Formed by the UK’s University of Cambridge more than 150 years ago, Cambridge Assessment International Education (CAIE) is the world’s largest provider of international education programmes to over 8 million candidates in 160 countries. Its A Level qualifications are recognised and valued by all Ivy League and Ivy Plus universities in the US, all UK universities, as well as those in Australia, Canada, Germany and beyond. The Cambridge AS and A Levels are also accepted at South African universities.

The merits

“The Cambridge International curriculum is flexible, challenging and inspiring, plus all final examinations are externally set and marked by Cambridge International,” says Gareth Tucker, director of Cambridge at Somerset College, an independent school in Somerset West that is fully accredited with the Cambridge International Programme.
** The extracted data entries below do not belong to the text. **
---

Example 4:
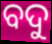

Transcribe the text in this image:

ବଦୁ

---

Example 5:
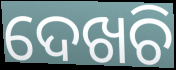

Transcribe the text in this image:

ଦେଖଚି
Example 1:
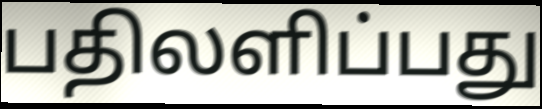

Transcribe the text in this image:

பதிலளிப்பது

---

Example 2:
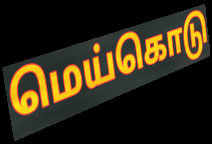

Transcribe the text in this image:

மெய்கொடு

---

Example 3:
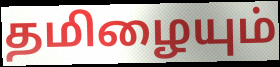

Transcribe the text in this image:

தமிழையும்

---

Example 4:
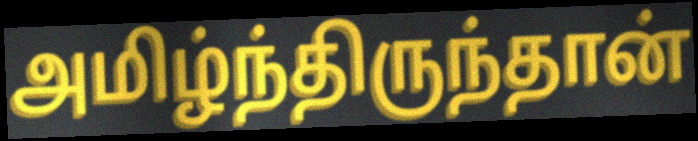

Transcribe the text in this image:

அமிழ்ந்திருந்தான்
“In a nutshell,” Tucker explains, “the ideals espoused by the Cambridge curriculum are very similar to those of the IEB but the former is more flexible in terms of routes to follow to a final qualification, covers the subject matter in more depth and gives a deeper understanding of the topics covered.

“Fewer subjects are studied at A-Level, which means a more concentrated approach. Deep knowledge of focused subjects as well as conceptual understanding is fostered, encouraging students to develop higher-order problem solving and thinking skills.”
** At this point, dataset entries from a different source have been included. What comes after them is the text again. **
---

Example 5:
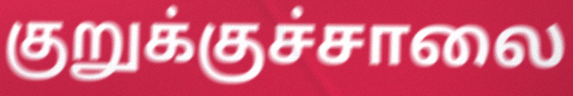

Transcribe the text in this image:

குறுக்குச்சாலை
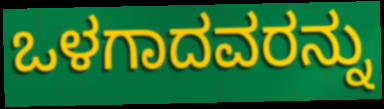
ಒಳಗಾದವರನ್ನು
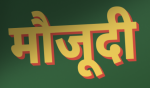
मौजूदी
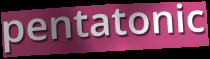
pentatonic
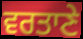
ਵਰਤਾਣੇ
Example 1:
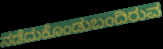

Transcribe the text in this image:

ನಡೆದುಕೊಂಡುಬಂದಿರುವ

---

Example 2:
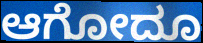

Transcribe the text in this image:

ಆಗೋದೂ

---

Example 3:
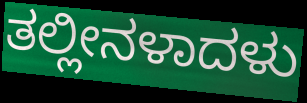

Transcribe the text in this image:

ತಲ್ಲೀನಳಾದಳು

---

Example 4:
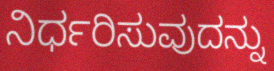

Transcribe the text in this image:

ನಿರ್ಧರಿಸುವುದನ್ನು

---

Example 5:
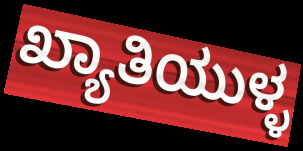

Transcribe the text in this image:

ಖ್ಯಾತಿಯುಳ್ಳ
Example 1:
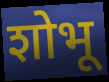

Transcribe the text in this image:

शोभू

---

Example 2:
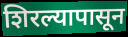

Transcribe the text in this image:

He adds that students are encouraged to both do independent research as well as collaborate with their peers; regular practicals in the science subjects are emphasised and students learn to present their arguments openly.
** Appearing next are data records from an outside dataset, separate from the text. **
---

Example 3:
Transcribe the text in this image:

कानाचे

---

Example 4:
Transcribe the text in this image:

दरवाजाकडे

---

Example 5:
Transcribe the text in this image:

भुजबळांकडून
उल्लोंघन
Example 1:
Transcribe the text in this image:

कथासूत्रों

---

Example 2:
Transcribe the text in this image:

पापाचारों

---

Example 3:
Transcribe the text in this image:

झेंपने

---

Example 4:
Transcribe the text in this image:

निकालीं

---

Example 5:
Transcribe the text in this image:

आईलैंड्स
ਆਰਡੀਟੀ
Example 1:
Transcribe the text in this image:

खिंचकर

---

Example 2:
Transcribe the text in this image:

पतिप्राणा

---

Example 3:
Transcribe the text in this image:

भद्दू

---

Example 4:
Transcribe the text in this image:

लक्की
He explains the two-year, staged Cambridge International A Level programme run by Somerset College: “Successful students achieve the Advanced Subsidiary (AS) qualification at the end of the first year and full Advanced Level (A Level) qualifications after the second year. The AS qualification is seen as equivalent to the Grade 12 National Senior Certificate (NSC) achieved via the DBE or IEB route.”

Who will it suit

Students who are able to work independently and take responsibility for their own studies will thrive in the Cambridge Programme, says Tucker. “The programme is good for those who relish a challenge and want to be stretched academically and emotionally. They must be prepared to work hard outside of the classroom and to be engaged at all times in the classroom.”

Remember, the UK’s IGCSE, usually written by 16-year-olds, is their school leaving certificate. AS and A Levels are a step up and some students will find them challenging.

Tucker agrees: “The Somerset College Cambridge Programme is an accelerated programme. Students will complete a Grade 12 equivalent in one year, and it does take some time to get used to the teaching and questioning style.”

He explains that final results are based on the final external examinations: “There is no continuous assessment mark, so students who suffer from examination anxiety should think carefully about entering the programme.” Tucker adds that the Cambridge Curriculum may not be ideal for those intending to study in South Africa.

“That said, if there’s a possibility that your child will choose to study abroad or your family is considering emigration, this is an important option to consider. While the DBE and IEB matrics are accepted by many international universities, Cambridge A Levels are accepted far more widely. And they put a student on the same academic level as other international students applying to those universities.”

Tucker also emphasises the importance of ensuring the subjects a student takes will give them access to the universities of their choice, whichever examinations they will be writing. “We offer subjects that are accepted by universities around the world in the fields of Science, Finance and Commerce, Engineering and Computer Science. But, just as they’d do when choosing subjects that will gain them admission to a South African university, a student looking to study abroad should contact the universities they are interested in and find out the actual requirements before making a final decision.

Questions to ask when evaluating Cambridge schools

Proper accreditation of the institution is the most important question, says Tucker. “This will largely determine quality but past results indicate how students of that institution are comparing with others across the world, so ask for those too. As an example, evidence of the strong programme offered at Somerset College is found in past students who have earned the top marks in the world for Maths, IT, physics and English.”